Primary Immunodeficiency explained by Dr Claire Booth, Honorary Consultant in Paediatric Immunology
What is Primary Immunodeficiency
Primary immunodeficiencies are rare, genetic disorders where part of the immune system has not developed properly or doesn’t function normally.
What causes Primary Immunodeficiency?
Primary immunodeficiencies are caused by mutations, or mistakes, in specific genes. This can occur spontaneously but more often they are inherited. Parents may carry a defective copy of the gene and this is important to know as it helps us to understand the risk for any future children of being affected.
Are there any obvious external symptom or things to look out for?
The immune system fights infection, so if it does not work properly children become more susceptible to infections. In the case of PID, these infections can be very severe, caused by unusual bugs or be more frequent than we would expect. Although infection is the most common symptom, other symptoms include severe eczema, failure to thrive, colitis, enlarged lymph nodes, autoimmune problems and occasionally certain forms of cancer.
What are GOSH doing to tackle this illness?

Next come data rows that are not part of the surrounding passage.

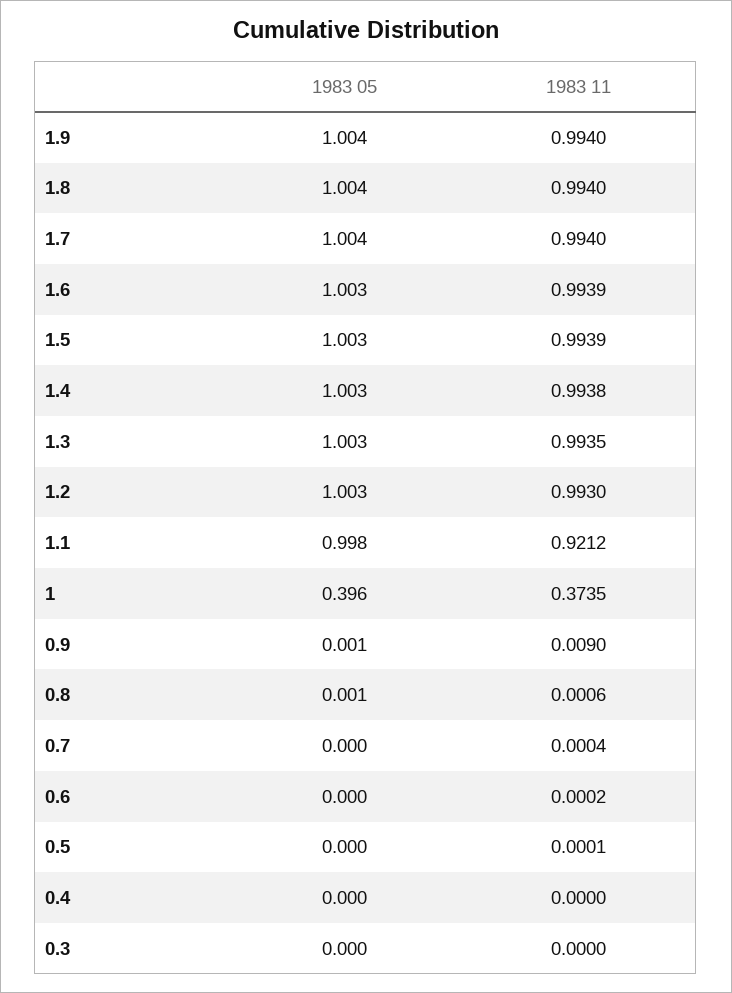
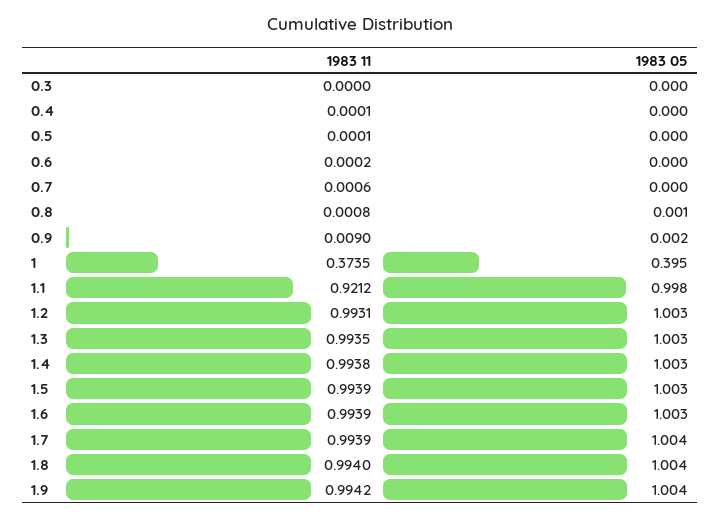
1983 11, 1.9: 0.994 -> 0.9942
1983 11, 1.7: 0.994 -> 0.9939
1983 11, 1.2: 0.993 -> 0.9931
1983 05, 1: 0.396 -> 0.395
1983 05, 0.9: 0.001 -> 0.002
1983 11, 0.8: 0.0006 -> 0.0008
1983 11, 0.7: 0.0004 -> 0.0006
1983 11, 0.4: 0 -> 0.0001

At GOSH we have extensive experience of diagnosing and managing patients with PID. We treat acute problems such as active infections but also focus on preventing further infections and damage to organs such as the lungs using prophylactic antibiotics, immunoglobulin therapy if necessary and monitoring patients appropriately. Many conditions can be cured with a bone marrow transplant (sometimes called hematopoietic stem cell transplant). The bone marrow gives rise to all the cells of the immune system, so if we replace the patients’ bone marrow with bone marrow cells from a healthy donor, this allows the patient to develop a functional immune system.
We have also developed novel treatments for a number of conditions including gene therapy and thymic transplant. In gene therapy, we take the patients own bone marrow stem cells, use a virus to add a working copy of the missing or defective gene into their cells and then return the cells to the patient. The gene corrected stem cells are then able to produce a working immune system. GOSH is one of the leading centres in the world for this type of treatment with open clinical trials for several conditions. We are also at the forefront of research in this area with new therapies for many more PIDs in development.